━━━ Texto em estudo ━━━

É sua irmã quem o obra a retorna para Seul, para a casa de sua família, e assumir os cuidados de seu sobrinho, Yoo Chan, enquanto ela e o marido estão em uma missão de saúde na África. As coincidências (não tão coincidentes) do destino fazem com que os caminhos dos protagonistas se cruzem porque a casa a qual ele retorna é a antiga residência de Seo-ri.

O motivo pelo qual essa propriedade foi vendida para a família de Woo-jin, contudo, é revelado somente nos últimos episódios do dorama.

Trinta, mas Dezessete

3. Uma nova família

Quando Seo-ri acorda, ela acaba parando na antiga casa da sua família porque em sua cabeça tudo continua igual a 13 anos atrás. Ao encontrar a residência ocupada por desconhecidos, uma nova rede de relacionamentos surge.

A convivência diária no ambiente doméstico, ainda que desconfortável no começo pela condição de desconhecidos que vivem, faz com que os protagonistas criem laços. Desde a governanta da casa (Ye Ji-won) até os melhores amigos de Yoo Chan, Han Deok-soo (Yi-Hyun Jo) e Dong Hae-bum (Lee Do-hyun), levam a protagonista a desenvolver novos sentimentos e afetos depois de toda a tragédia que lhe ocorreu. Nesse meio tempo, o romance entre ela e Woo-jin floresce, mas muitas vezes o foco da história não é esse. Aliás, a relação de ambos começa a partir da amizade e do amor platônico que surge entre Seo-ri e Yoo Chan, que no começo segue enxergando-a como uma menina de 17 anos por conta de seus comportamentos.

━━━ Listagem de dados ━━━

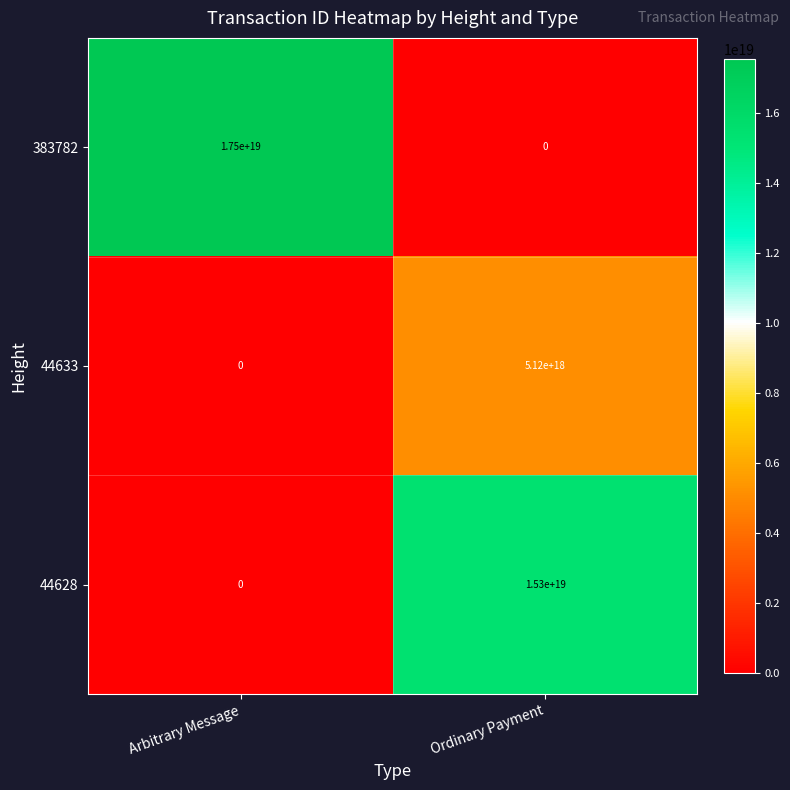

Rank the series by their average value, from highest to lowest.

383782, 44628, 44633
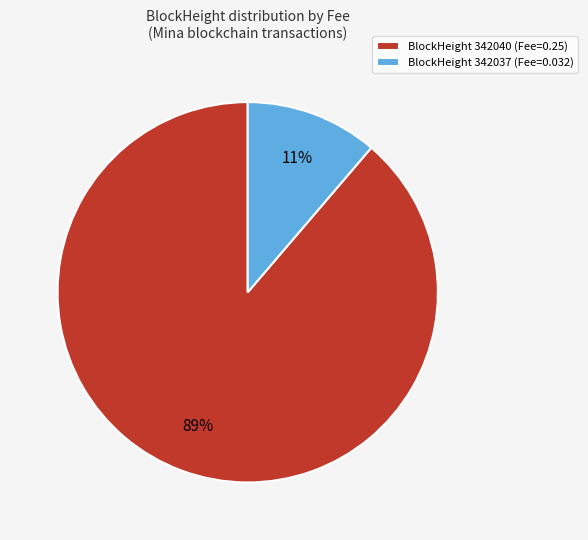

What is the largest slice in the pie chart?

BlockHeight 342040 (Fee=0.25)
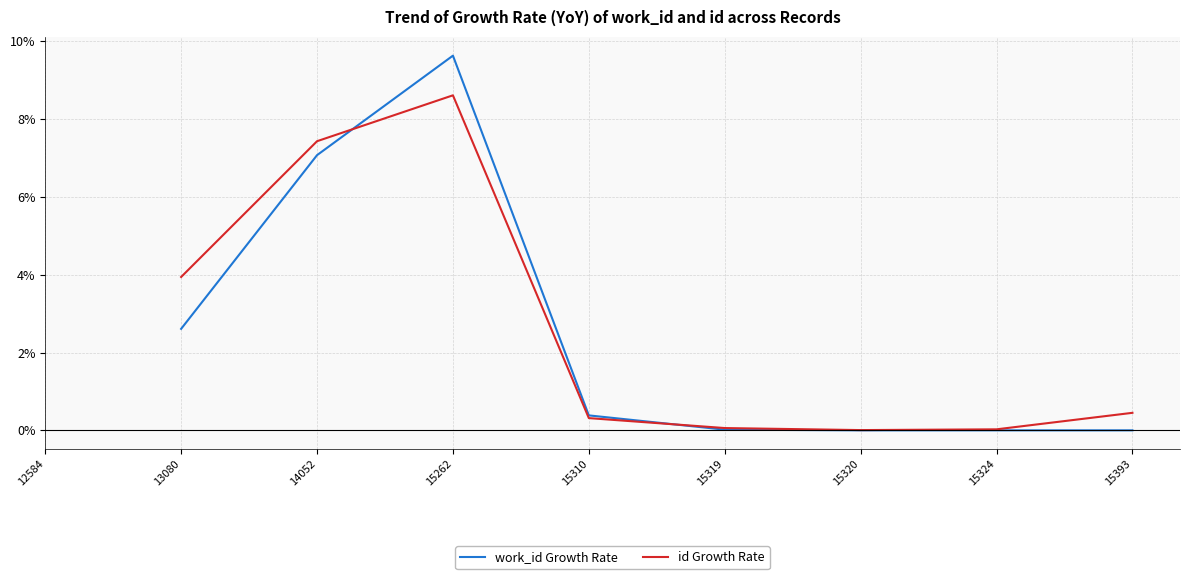

How many interior local peaks does the id Growth Rate series have?

1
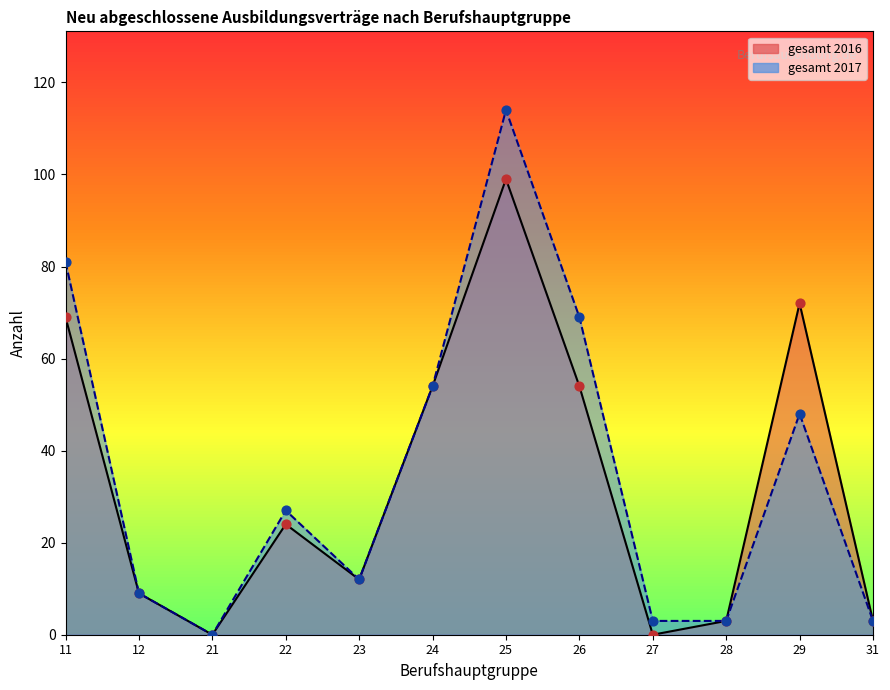

At which category is the sum across all series the highest?

25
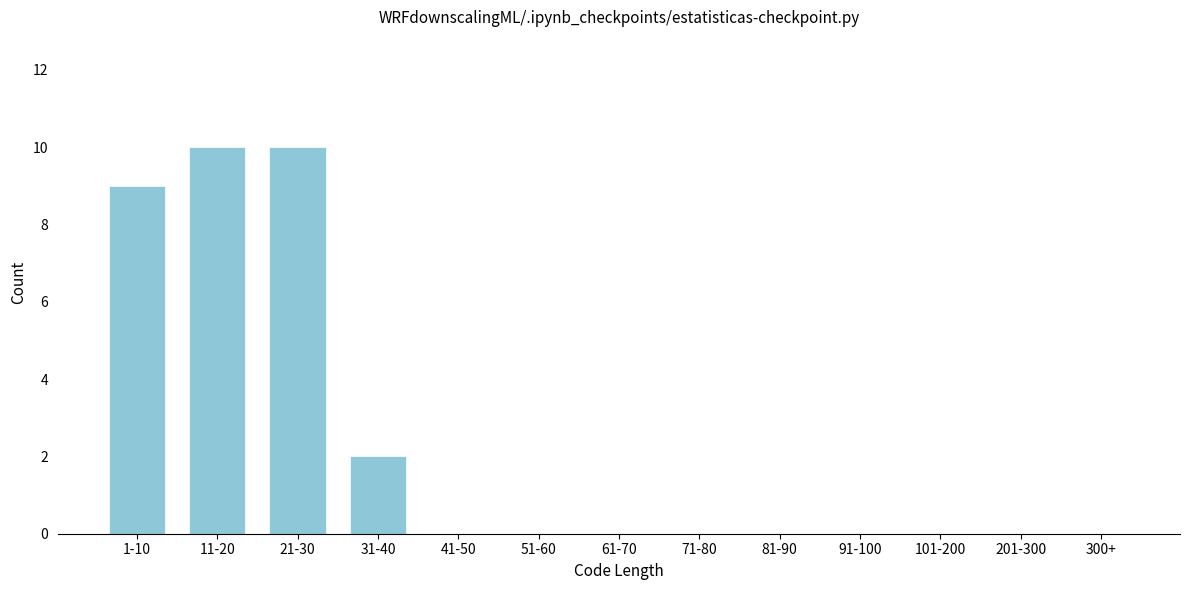

Reading right to left, transcribe all the data shown in this chart.

300+=0	201-300=0	101-200=0	91-100=0	81-90=0	71-80=0	61-70=0	51-60=0	41-50=0	31-40=2	21-30=10	11-20=10	1-10=9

━━━

* Exercícios propostos
(A) Segundo o texto sobre o dorama Trinta, mas Dezessete, em que parte da série se revela por que a antiga casa de Seo-ri foi vendida à família de Woo-jin?
(B) Traduza para o inglês esta frase do texto sobre o dorama: "Nesse meio tempo, o romance entre ela e Woo-jin floresce, mas muitas vezes o foco da história não é esse."
(C) Dê continuidade, por favor, ao texto sobre o dorama Trinta, mas Dezessete a partir da última frase apresentada.

* Respostas dos exercícios
(A) Somente nos últimos episódios do dorama.

(B) Meanwhile, the romance between her and Woo-jin blossoms, but the story often does not focus on it.

(C)
A partir da insistência e do cuidado de Yoo Chan com a personagem, o protagonista quebra o gelo ao redor do seu coração e começa a superar seus traumas gradativamente enquanto se relaciona com a nova figura da sua vida. A cada novo espaço que Seo-ri ocupa na vida dos personagens da trama, mais o conceito de família se renova.

Sobre relações humanas e família

Trinta, mas Dezessete

O grande diferencial de Trinta, mas Dezessete em um oceano de produções que misturam enredos trágicos com comédia e superação é a perspectiva dos personagens em relação à família que formam dentro de casa. Enquanto Yoo Chan assume o papel de super-herói e tenta salvar todos ao mesmo tempo, seu tio redescobre a importância das relações na sua vida.

Em todo esse processo, Seo-ri passa por uma grande jornada de reencontro consigo mesma e redescoberta da sua identidade depois de tantos acontecimentos trágicos. Até mesmo os personagens secundários, como a governanta Jennifer, lida com dores do passado ao longo da história.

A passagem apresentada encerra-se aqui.